I looked at him and he turned to me. He blinked.

Didn't he remember me?

"J-Jacqui?"

His eyes welled up and I realized: yes, he did remember me. But I don't think he wanted to.

"Adrian," he said in his small, soft voice.

"Hey, you're paying for this class. You don't want to pay attention, don't, but don't waste others' time," Professor Koalchek said.

I opened up my notebook and scribbled a note, just like old times.

It's been awhile.

He pulled the notebook towards him and wrote in his neat penmanship, Yeah. How have you been?

I scrawled back: I've missed you, so not too good.

He smiled a little, but wrote down a not-so-pretty reply: You shouldn't have said that, then. I would've been able to stay.

I pursed my lips. I know it hurt you...but he would've killed you if he found out. I tried to do the right thing. How did things turn out? Well...I hope...

His reply took awhile this time, so I couldn't read it as he wrote. I tapped my foot impatiently as I listened to Professor Koalchek describe the thoughts and feelings of bulimics.

He pushed the notebook towards me. You're right. I'm sorry for being mean about it. Things did turn out okay. They only moved me two hours away and a family called the McKingley's adopted me right away. I had two sisters who were nice, and people weren't so mean to me at the other school. The band broke up because it was too hard to practice, but it didn't matter much. We planned on breaking up after senior year anyway.

I nodded and scribbled back, I'm glad things worked out, but I'm still really sorry for putting you through all of that. I just wanted you to be safe. Do you want to go to the cafe after this?

His eyes ran over the page and he replied, Don't a lot of people go there?

Not during the day. I wrote back.

He smiled at me and nodded. I couldn't stop grinning because it was all like a fairytale. I found my leg bouncing impatiently, again.

After bell, Jacqui and I walked toward the Techno Cafe. No one was there during these hours, and it would be nice to get some alone time with him. I wasn't surprised that he hadn't lost an ounce of his beauty. If anything, he was even more beautiful. He didn't look so sad and his eyes had a little sparkle about them. I smiled to myself.

He looked up at me, questions etched into his expression. I raised my eyebrows and he sighed.

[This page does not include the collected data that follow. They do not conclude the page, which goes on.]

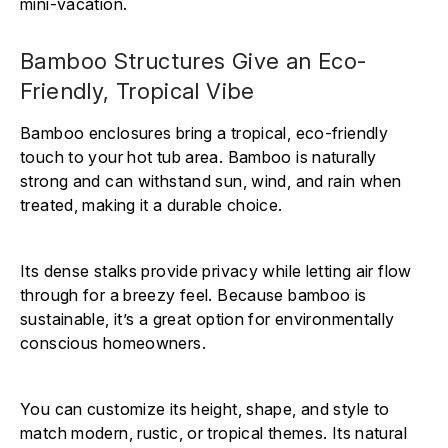
mini-vacation.
Bamboo Structures Give an Eco-
Friendly, Tropical Vibe
Bamboo enclosures bring a tropical, eco-friendly
touch to your hot tub area. Bamboo is naturally
strong and can withstand sun, wind, and rain when
treated, making it a durable choice.
Its dense stalks provide privacy while letting air flow
through for a breezy feel. Because bamboo is
sustainable, it’s a great option for environmentally
conscious homeowners.
You can customize its height, shape, and style to
match modern, rustic, or tropical themes. Its natural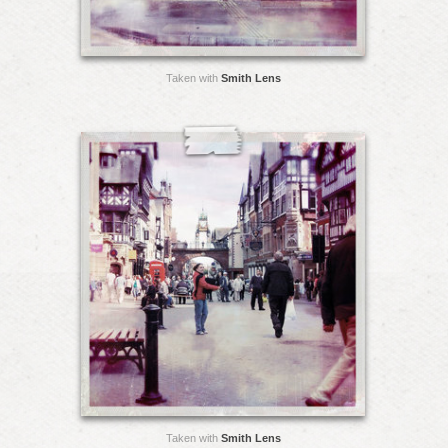
Taken with
Smith Lens
Taken with
Smith Lens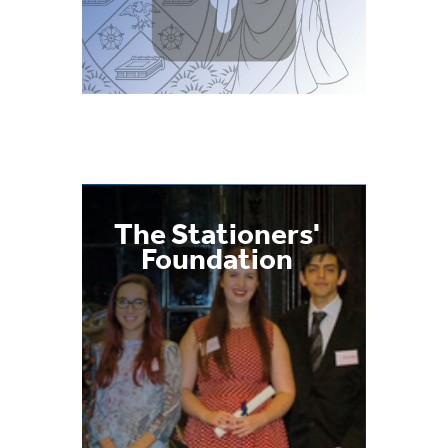
The Stationers'
Foundation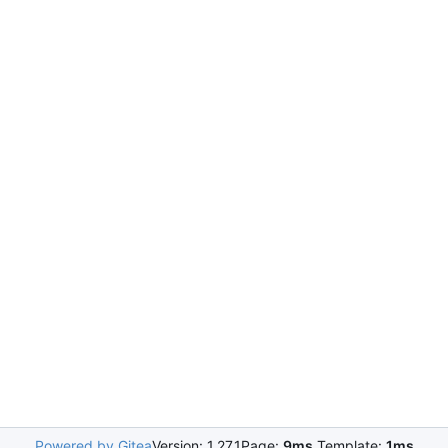
Powered by Gitea
Version: 1.27.1
Page:
9ms
Template:
1ms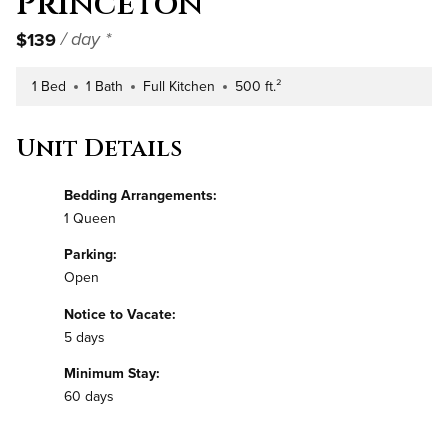
Princeton
$139
/ day *
1 Bed
1 Bath
Full Kitchen
500 ft.²
Number of Bedrooms
Number of Bathrooms
Kitchen Type
Square Footage
Unit Details
Bedding Arrangements:
1 Queen
Parking:
Open
Notice to Vacate:
5 days
Minimum Stay:
60 days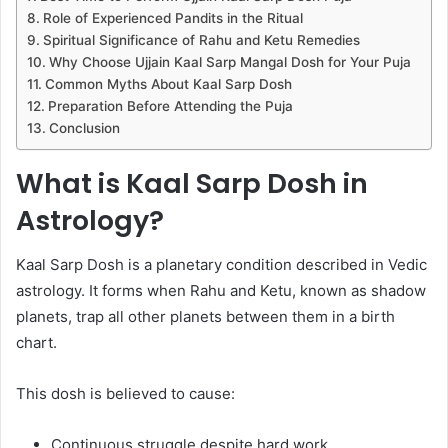
Role of Experienced Pandits in the Ritual
Spiritual Significance of Rahu and Ketu Remedies
Why Choose Ujjain Kaal Sarp Mangal Dosh for Your Puja
Common Myths About Kaal Sarp Dosh
Preparation Before Attending the Puja
Conclusion
What is Kaal Sarp Dosh in
Astrology?
Kaal Sarp Dosh is a planetary condition described in Vedic
astrology. It forms when Rahu and Ketu, known as shadow
planets, trap all other planets between them in a birth
chart.
This dosh is believed to cause:
Continuous struggle despite hard work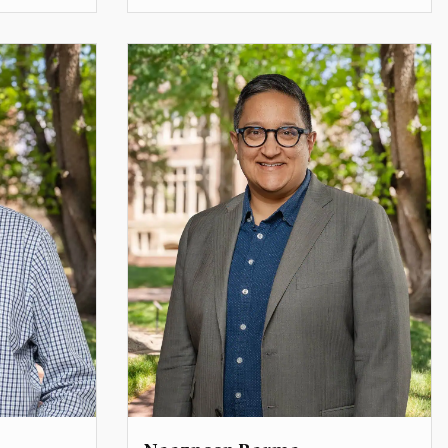
Teaching Professor
lewis.griffith@du.edu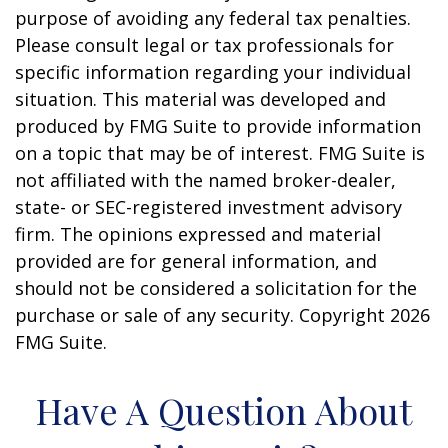
purpose of avoiding any federal tax penalties.
Please consult legal or tax professionals for
specific information regarding your individual
situation. This material was developed and
produced by FMG Suite to provide information
on a topic that may be of interest. FMG Suite is
not affiliated with the named broker-dealer,
state- or SEC-registered investment advisory
firm. The opinions expressed and material
provided are for general information, and
should not be considered a solicitation for the
purchase or sale of any security. Copyright
2026
FMG Suite.
Have A Question About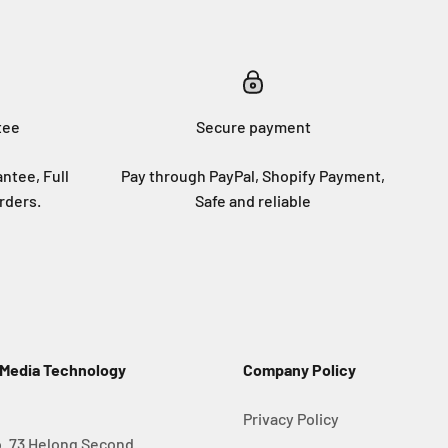
tee
Secure payment
ntee, Full
Pay through PayPal, Shopify Payment,
rders.
Safe and reliable
 Media Technology
Company Policy
Privacy Policy
. 73 Helong Second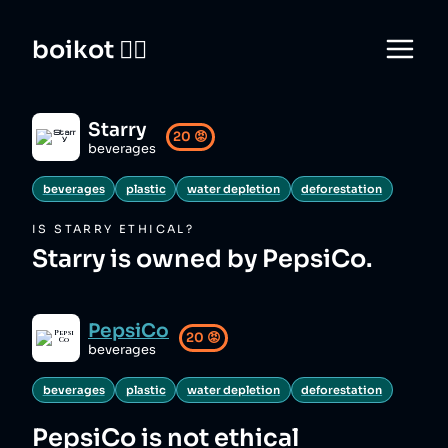
boikot 🙅‍♀️
Starry
20
😡
beverages
beverages
plastic
water depletion
deforestation
IS
STARRY
ETHICAL?
Starry is owned by PepsiCo.
PepsiCo
20
😡
beverages
beverages
plastic
water depletion
deforestation
PepsiCo
is not ethical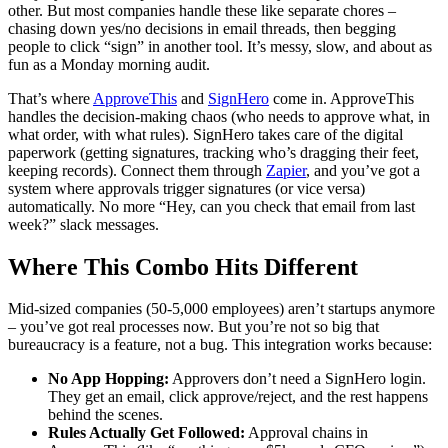
other. But most companies handle these like separate chores –
chasing down yes/no decisions in email threads, then begging
people to click “sign” in another tool. It’s messy, slow, and about as
fun as a Monday morning audit.
That’s where
ApproveThis
and
SignHero
come in. ApproveThis
handles the decision-making chaos (who needs to approve what, in
what order, with what rules). SignHero takes care of the digital
paperwork (getting signatures, tracking who’s dragging their feet,
keeping records). Connect them through
Zapier
, and you’ve got a
system where approvals trigger signatures (or vice versa)
automatically. No more “Hey, can you check that email from last
week?” slack messages.
Where This Combo Hits Different
Mid-sized companies (50-5,000 employees) aren’t startups anymore
– you’ve got real processes now. But you’re not so big that
bureaucracy is a feature, not a bug. This integration works because:
No App Hopping:
Approvers don’t need a SignHero login.
They get an email, click approve/reject, and the rest happens
behind the scenes.
Rules Actually Get Followed:
Approval chains in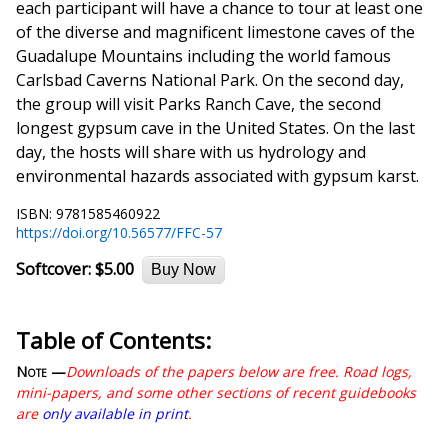
each participant will have a chance to tour at least one
of the diverse and magnificent limestone caves of the
Guadalupe Mountains including the world famous
Carlsbad Caverns National Park. On the second day,
the group will visit Parks Ranch Cave, the second
longest gypsum cave in the United States. On the last
day, the hosts will share with us hydrology and
environmental hazards associated with gypsum karst.
ISBN: 9781585460922
https://doi.org/10.56577/FFC-57
Softcover:
$5.00
Buy Now
Table of Contents:
Note —
Downloads of the papers below are free. Road logs,
mini-papers, and some other sections of recent guidebooks
are
only available in print
.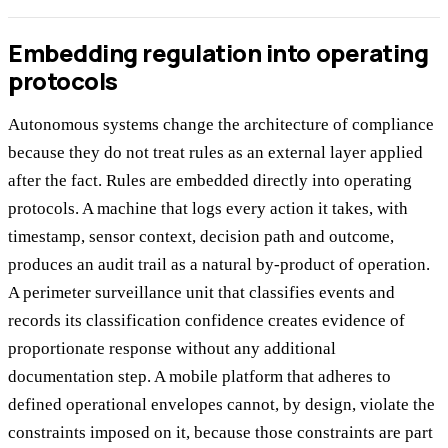
Embedding regulation into operating
protocols
Autonomous systems change the architecture of compliance
because they do not treat rules as an external layer applied
after the fact. Rules are embedded directly into operating
protocols. A machine that logs every action it takes, with
timestamp, sensor context, decision path and outcome,
produces an audit trail as a natural by-product of operation.
A perimeter surveillance unit that classifies events and
records its classification confidence creates evidence of
proportionate response without any additional
documentation step. A mobile platform that adheres to
defined operational envelopes cannot, by design, violate the
constraints imposed on it, because those constraints are part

"This is all so weird," he said, blinking, "I never thought I'd see you again."

I nodded, "I never thought I'd see you again, either." I guided him into the cafe and we found a small booth in the corner.

We were silent for a moment before I asked, "May I be bold?"

He nodded skeptically.

"I've really missed you. I don't know. We hardly knew each other and for two years I couldn't get you out of my head."

He blushed a mumbled something.

"Hm?" I asked.

"Me too," he said, his face going from pink to crimson.

I smiled and hestitantly found his hand. He smiled back at me, his face a new shade of scarlet.

"You know something," I pondered. He raised his eyebrows.

"I remember I said it was destiny when we kept running into each other, and you disagreed."

He laughed a little, "Yeah, I remember that."

"Still disagree?"

He shrugged, "I don't believe in that destiny stuff. Stuff just happens."

"So me falling head over heels in love with you just happened?" I said it angrily, but I was embarrassed, because it just slipped out. I didn't mean to say it. But he beamed at me, so I didn't mind much...until he looked skeptical.

"Are you sure love is the word you're looking for?"

I slowly nodded, "Sorry if I was too bold."

"Don't be sorry. Just...can we have a little time before we determine that?"

I nodded. It hurt, but I did understand. I had moved very quickly.

I think things were going to be okay, though, because he gripped my hand a little tighter.